■ Supplied data
Segment Open

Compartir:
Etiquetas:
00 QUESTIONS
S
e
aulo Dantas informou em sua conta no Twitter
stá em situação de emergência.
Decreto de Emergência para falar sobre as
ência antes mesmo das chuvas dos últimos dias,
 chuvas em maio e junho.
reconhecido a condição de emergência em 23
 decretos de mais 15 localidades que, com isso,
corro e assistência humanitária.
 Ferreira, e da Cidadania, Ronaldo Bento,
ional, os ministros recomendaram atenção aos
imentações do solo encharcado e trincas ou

Segment Closed
Segment Open

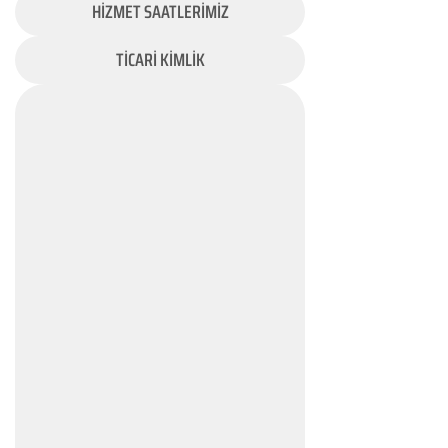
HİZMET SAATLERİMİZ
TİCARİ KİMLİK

Segment Closed

■ Exercise requirements
Identify every line in the data that contains the word "chuvas", and copy each of those lines in full.

■ Expected answer
ência antes mesmo das chuvas dos últimos dias,
 chuvas em maio e junho.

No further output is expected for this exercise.